The first few times I was in the US and a server or a reception desk person asked me how was my day in a cheerful way I was thrown all the way and actually answered, which then threw them and made me feel super self conscious. To this day when one of them approaches me that way at any point during the interaction I just wanna say "it's just me, you can stop that now, I just want a sandwich". It honestly makes the entire experience feel terrible to me. I kinda hate going out in anglo countries that do that.

I've even been to a few spots whose gimmick is "being rude to customers" as a gag and they're not rude, they're just acting like normal human beings who are at work and honestly it's much better. I don't need a man-servant, I just want to buy some food from you and for you to let me eat it there on the table because I don't have anywhere better to be right now. We don't have to make it into a whole thing.

[-] MudMan@kbin.social 57 points 1 year ago* (last edited 1 year ago)

OK, just to sanity check, because it's not clear from the comments below.

We all realize that metric areas do use hp for car engines as well, right?

And a lot of them also do inches for TVs, which is weird and forces you to go digging into the specs for the cm measurements whenever you want to see if a TV will fit in a space.

EDIT: Oh, I'm wondering now, do people use liters/cc for engine volumes in the US? I don't know, but I also haven't ever heard of a different way to refer to engine volume ever, so they must.

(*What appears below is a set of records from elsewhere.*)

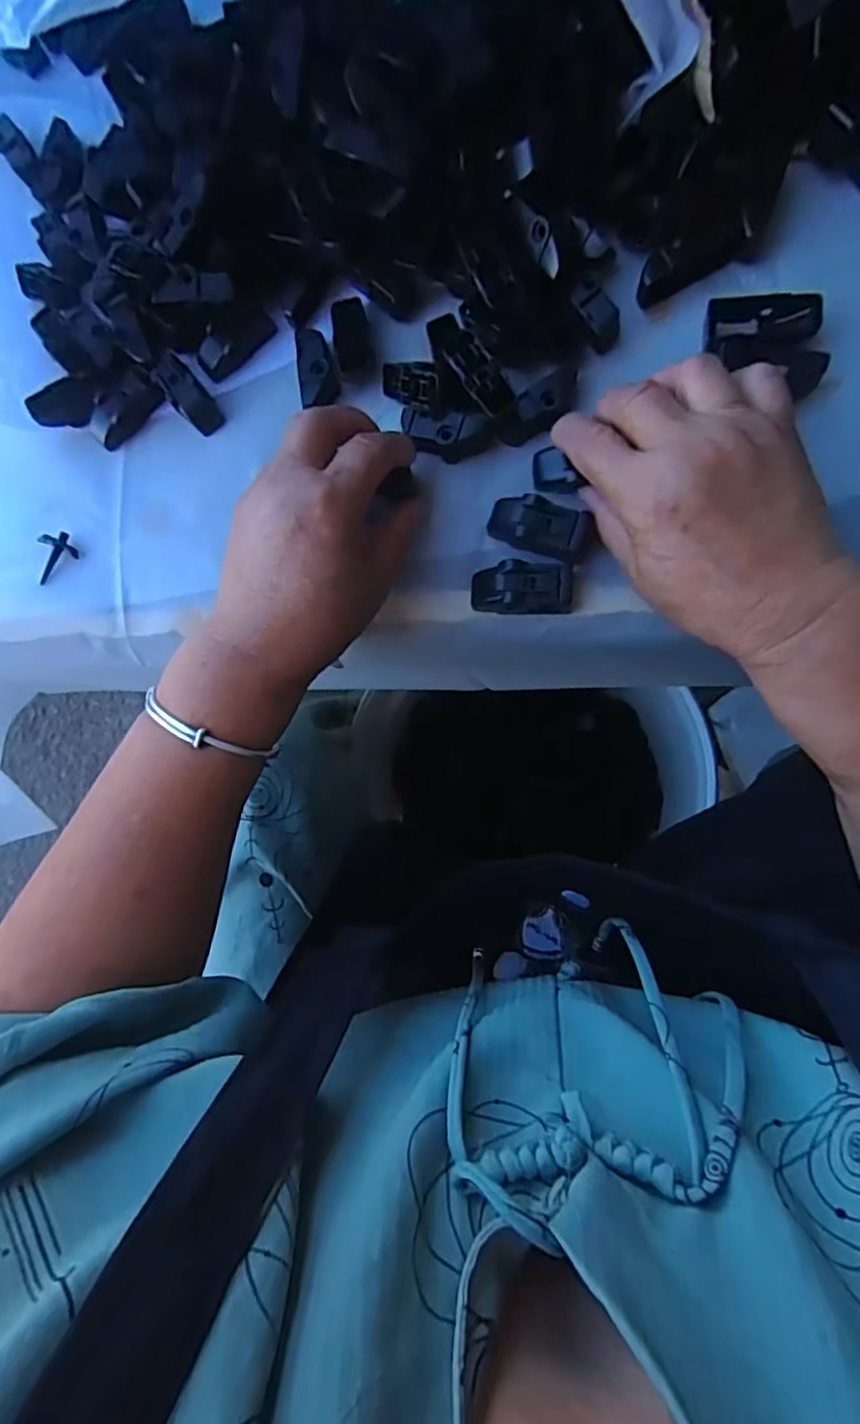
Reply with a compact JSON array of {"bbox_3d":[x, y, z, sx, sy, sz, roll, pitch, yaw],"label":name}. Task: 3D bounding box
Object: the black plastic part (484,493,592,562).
[{"bbox_3d":[0.054,-0.091,0.321,0.050,0.016,0.025,22,87,11],"label":"black plastic part"}]

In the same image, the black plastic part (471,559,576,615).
[{"bbox_3d":[0.045,-0.060,0.318,0.049,0.012,0.024,4,84,10],"label":"black plastic part"}]

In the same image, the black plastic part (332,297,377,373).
[{"bbox_3d":[-0.042,-0.204,0.351,0.018,0.009,0.040,-12,81,8],"label":"black plastic part"}]

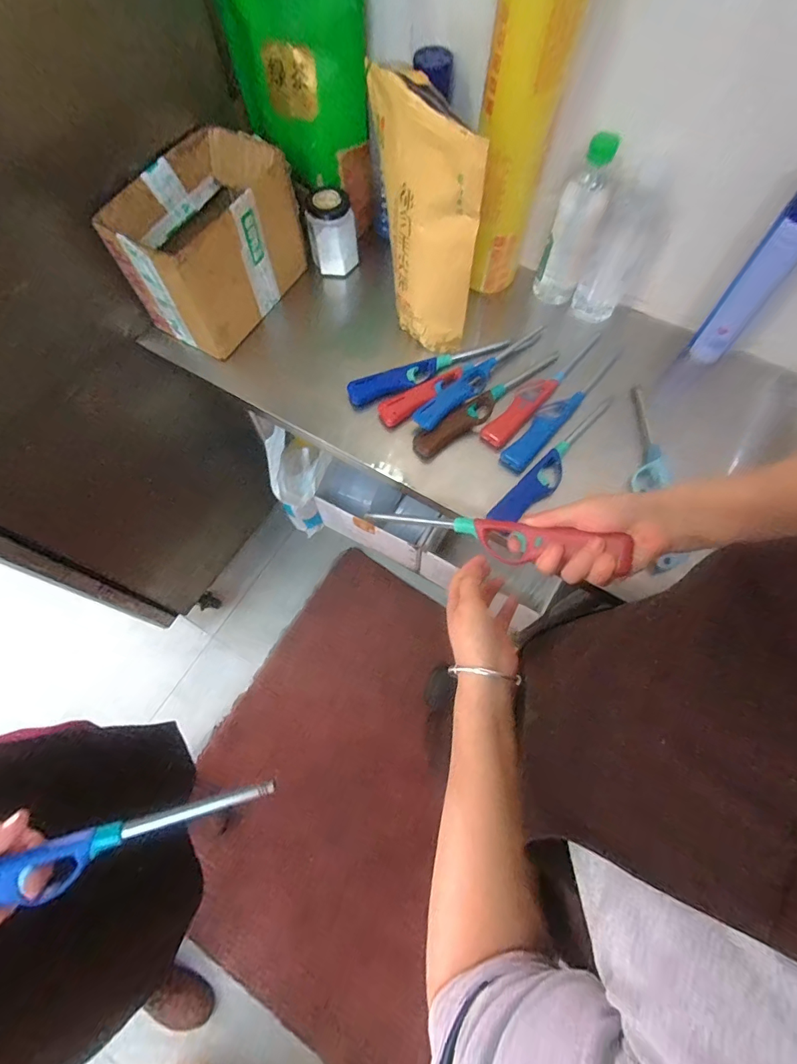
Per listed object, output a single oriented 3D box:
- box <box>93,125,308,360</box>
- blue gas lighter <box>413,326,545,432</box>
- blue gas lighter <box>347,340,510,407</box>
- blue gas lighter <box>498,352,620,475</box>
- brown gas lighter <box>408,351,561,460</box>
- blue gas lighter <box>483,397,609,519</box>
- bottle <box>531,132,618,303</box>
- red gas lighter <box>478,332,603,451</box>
[{"bbox_3d":[-0.261,-0.405,0.633,0.151,0.152,0.234,29,71,12],"label":"box"},{"bbox_3d":[0.113,-0.224,0.626,0.246,0.023,0.047,-41,72,-14],"label":"blue gas lighter"},{"bbox_3d":[0.046,-0.234,0.636,0.246,0.022,0.039,-20,68,-7],"label":"blue gas lighter"},{"bbox_3d":[0.220,-0.168,0.615,0.037,0.015,0.242,38,73,15],"label":"blue gas lighter"},{"bbox_3d":[0.122,-0.177,0.614,0.245,0.021,0.031,-35,71,-13],"label":"brown gas lighter"},{"bbox_3d":[0.210,-0.089,0.588,0.236,0.031,0.037,-41,73,-15],"label":"blue gas lighter"},{"bbox_3d":[0.246,-0.422,0.622,0.059,0.207,0.057,25,70,11],"label":"bottle"},{"bbox_3d":[0.196,-0.201,0.628,0.037,0.023,0.232,39,73,15],"label":"red gas lighter"}]

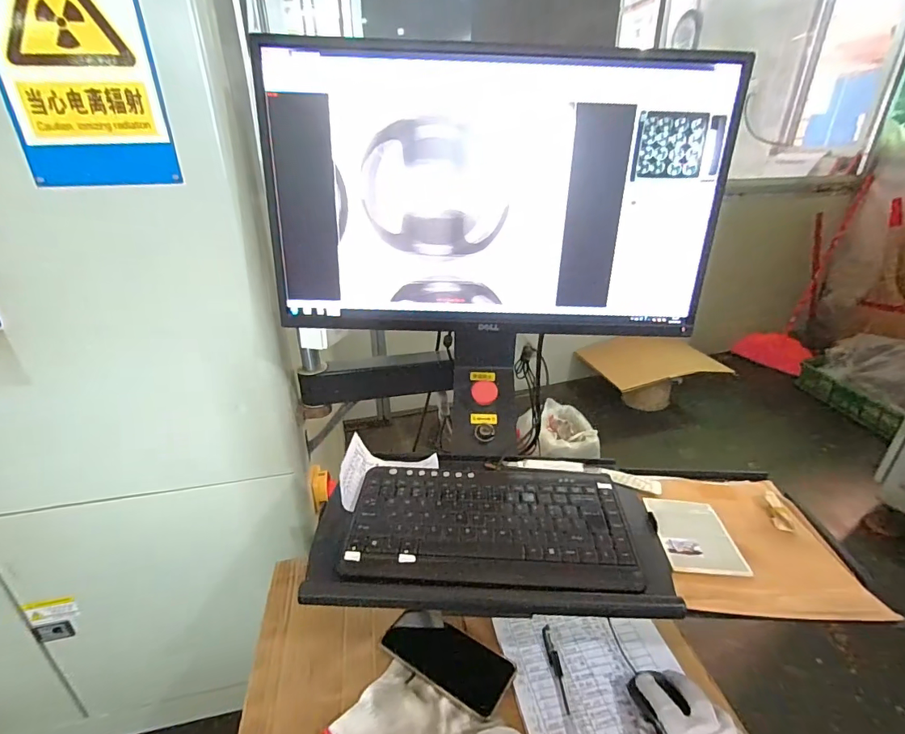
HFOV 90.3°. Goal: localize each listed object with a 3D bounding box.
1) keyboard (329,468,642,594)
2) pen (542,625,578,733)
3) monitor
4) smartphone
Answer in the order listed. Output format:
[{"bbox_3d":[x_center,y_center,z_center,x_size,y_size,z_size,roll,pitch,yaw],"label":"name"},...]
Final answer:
[{"bbox_3d":[0.041,0.178,0.525,0.313,0.020,0.158,2,27,4],"label":"keyboard"},{"bbox_3d":[0.131,0.383,0.541,0.014,0.015,0.147,-2,27,-5],"label":"pen"},{"bbox_3d":[0.052,-0.203,0.559,0.549,0.313,0.061,1,27,1],"label":"monitor"},{"bbox_3d":[-0.008,0.370,0.578,0.167,0.012,0.081,19,32,33],"label":"smartphone"}]

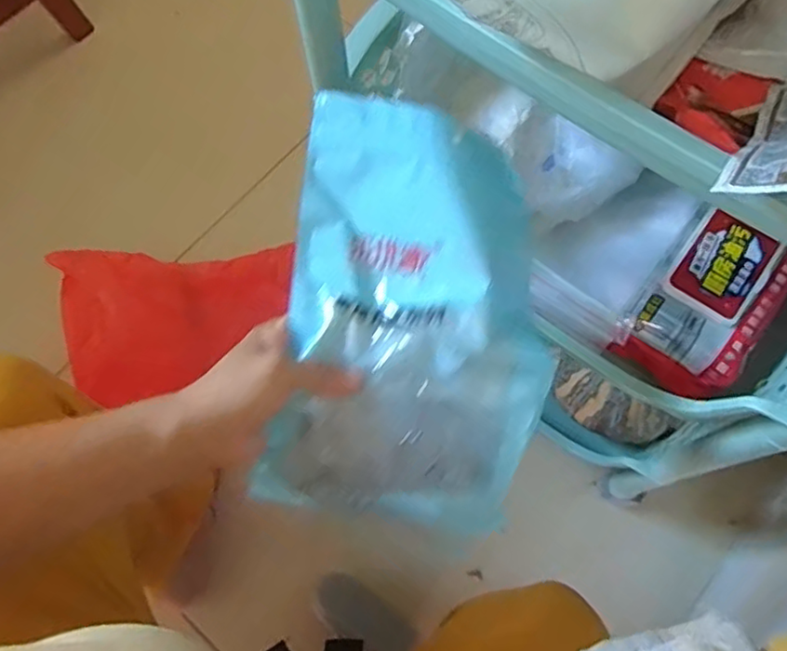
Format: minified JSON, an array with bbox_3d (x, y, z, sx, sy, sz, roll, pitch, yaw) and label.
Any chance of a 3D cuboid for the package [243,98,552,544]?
[{"bbox_3d":[0.014,0.001,0.403,0.169,0.024,0.263,12,96,7],"label":"package"}]

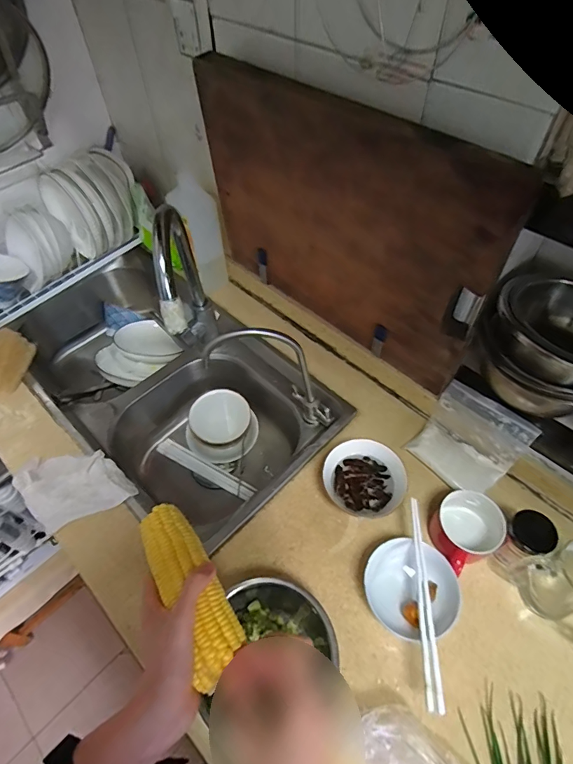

What would they use instead?

EDIT 2: For my money the most annoying unit conversion in car measurements is the US going for miles per gallon, keeping the volume of fuel constant and giving you the distance while metric uses liters per 100km, keeping the distance and giving you the volume of fuel. It may as well be impossible to convert between the two.

[-] MudMan@kbin.social 56 points 1 year ago

Joke's on them, in this place people are much more likely to get excited about the minutia of administrative sanctions than about rageclicking on the boobs lady. Gotta read the room.

[-] MudMan@kbin.social 60 points 1 year ago

Should we tell the OP that "regla" is feminine, so it should be "la regla", which is Spanish for "my period"?

Because man, the irony is really doing it for me.

[-] MudMan@kbin.social 67 points 1 year ago

Oh, you mean it wasn't just concidence that the moment OpenAI, Google and MS were in position they started caving to oversight and claiming that any further development should be licensed by the government?

I'm shocked. Shocked, I tell you.

I mean, I get that many people were just freaking out about it and it's easy to lose track, but they were not even a little bit subtle about it.

[-] MudMan@kbin.social 64 points 1 year ago

Kinda.

Among examples cited by ADL were alleged physical assault; violent online messages, especially on messaging platform Telegram; and rallies where "ADL found explicit or strong implicit support for Hamas and/or violence against Jews in Israel."

I guess if you're going to count every rally protesting the siege of Gaza as "implicit support for Hamas", the spike would correlate pretty closely with... you know, the siege of Gaza.

But I do not doubt that genuine attacks are also on the rise. This issue is assholes all the way down, honestly.